Passport and/or Visa Requirements
All U.S. citizens are required to present a valid passport which must be valid at the time of entry into the country. Proof of onward or return ticket may be required. No visa is required, a visitors permit is issued for stays less than 42 days. All persons leaving the Solomon Islands, pay a Government Departure Tax of approximately $13 U.S. which should be included in your international ticket.
No immunizations are required for entry into the Solomon Islands. You should check with your doctor and the Centers for Disease Control on recommended vaccinations for travel at
Culture and Customs
In an age of global culture and instant connectivity, the Solomon Islands provide an oasis of iconic cultural traditions, and a chance to rediscover lost reminders of the 20th Century's greatest conflict. This is one of the least densely populated Pacific Island Nations, where thousands of square miles of jungle remain untamed, and human settlements are found on fewer than one in six of the nation's 990-plus islands. At a majority of villages, life continues as it has for centuries—minus the practice of headhunting, which went out of vogue in the early 20th century. Today, Solomon Islanders are not cut off from the outside world, but neither are they in a rush to embrace it. When a village elder greets you while wearing a grass skirt, it's not an affectation staged for tourists, but rather a part of everyday dress. Shamans and sorcerers still hold sway in matters of birth, death and healing. And while islanders may go to church on Sunday, when it is time to go fishing, they will pray to the shark spirits for a bountiful catch. Visitors will find these people to be welcoming and friendly, though communications are often confined to smiles or the serving of a shared meal. English is the country's official language, fewer than two in 100 speak it, and islanders communicate in various pidgin dialects that bridge the gaps in the more than 70 unique languages spoken on different islands. Elders may recall the days when American and Japanese forces fought pitched battles on land and sea, and on most every island you will find abandoned reminders of the war.
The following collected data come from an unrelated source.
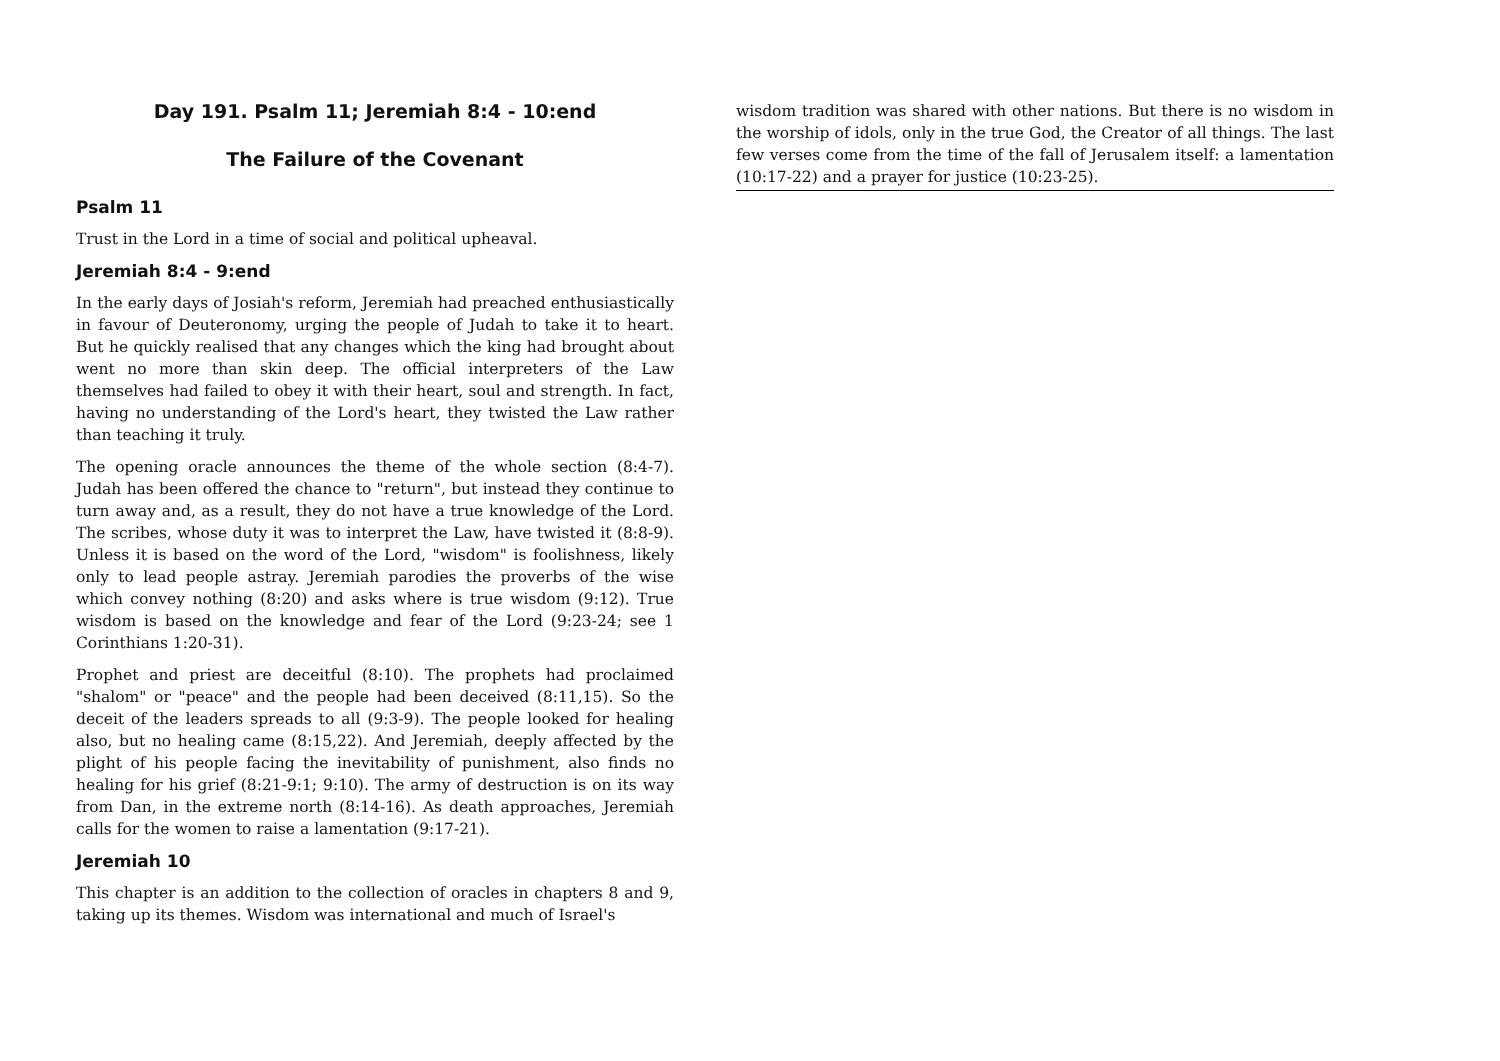Day 191. Psalm 11; Jeremiah 8:4 - 10:end
The Failure of the Covenant
Psalm 11
Trust in the Lord in a time of social and political upheaval.
Jeremiah 8:4 - 9:end
In the early days of Josiah's reform, Jeremiah had preached enthusiastically in favour of Deuteronomy, urging the people of Judah to take it to heart. But he quickly realised that any changes which the king had brought about went no more than skin deep. The official interpreters of the Law themselves had failed to obey it with their heart, soul and strength. In fact, having no understanding of the Lord's heart, they twisted the Law rather than teaching it truly.
The opening oracle announces the theme of the whole section (8:4-7). Judah has been offered the chance to "return", but instead they continue to turn away and, as a result, they do not have a true knowledge of the Lord. The scribes, whose duty it was to interpret the Law, have twisted it (8:8-9). Unless it is based on the word of the Lord, "wisdom" is foolishness, likely only to lead people astray. Jeremiah parodies the proverbs of the wise which convey nothing (8:20) and asks where is true wisdom (9:12). True wisdom is based on the knowledge and fear of the Lord (9:23-24; see 1 Corinthians 1:20-31).
Prophet and priest are deceitful (8:10). The prophets had proclaimed "shalom" or "peace" and the people had been deceived (8:11,15). So the deceit of the leaders spreads to all (9:3-9). The people looked for healing also, but no healing came (8:15,22). And Jeremiah, deeply affected by the plight of his people facing the inevitability of punishment, also finds no healing for his grief (8:21-9:1; 9:10). The army of destruction is on its way from Dan, in the extreme north (8:14-16). As death approaches, Jeremiah calls for the women to raise a lamentation (9:17-21).
Jeremiah 10
This chapter is an addition to the collection of oracles in chapters 8 and 9, taking up its themes. Wisdom was international and much of Israel's
wisdom tradition was shared with other nations. But there is no wisdom in the worship of idols, only in the true God, the Creator of all things. The last few verses come from the time of the fall of Jerusalem itself: a lamentation (10:17-22) and a prayer for justice (10:23-25).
Electricity, Telephone and Internet Access
Electricity in the Solomons is 230 volts, 50 cycles, so an adapter will be needed for U.S. visitors. The outlets use 3 flat pins similar to Australia. The
country code for the Solomons is 677. Check with your cell phone provider for international plans that may include data, texting and voice. Some resorts offer WiFi.
It is recommended not to consume the local tap water. It is best to drink bottled water.
Language & Currency
English the official languages, however most Solomon Islanders speak their local language and pidgin. The local currency is the Solomon Islands Dollar (SBD), referred to locally as S$. Click to check the currency rate. There are 2 branches of banks, MSP and ANZ with ATMs in major cities and major credit cards are accepted for purchases.
The Solomon Islands utilize SBT which is Solomon Islands Time. It is 11 hours ahead of Greenwich Mean Time (+11 GMT). The Solomons are located west of the International Dateline and they do not observe Daylight Savings Time.
Location, Size and Population
The Solomon Islands are located in Oceania, to the east of Papua New Guinea and northeast of Australia. They encompass over 11,000 square miles and a total of 3,301 miles of coastline. The Solomons include 6 major islands and over 900 smaller islands. Islands include Guadalcanal, Malalta, Santa Isabel, San Cristobal, Choiseul, New Georgia and the Santa Cruz Group. Honiara, the capital, located on the island of Guadalcanal, and is approximately 8.5 square miles.
The population of the Solomon Islands is 583,591 (2015).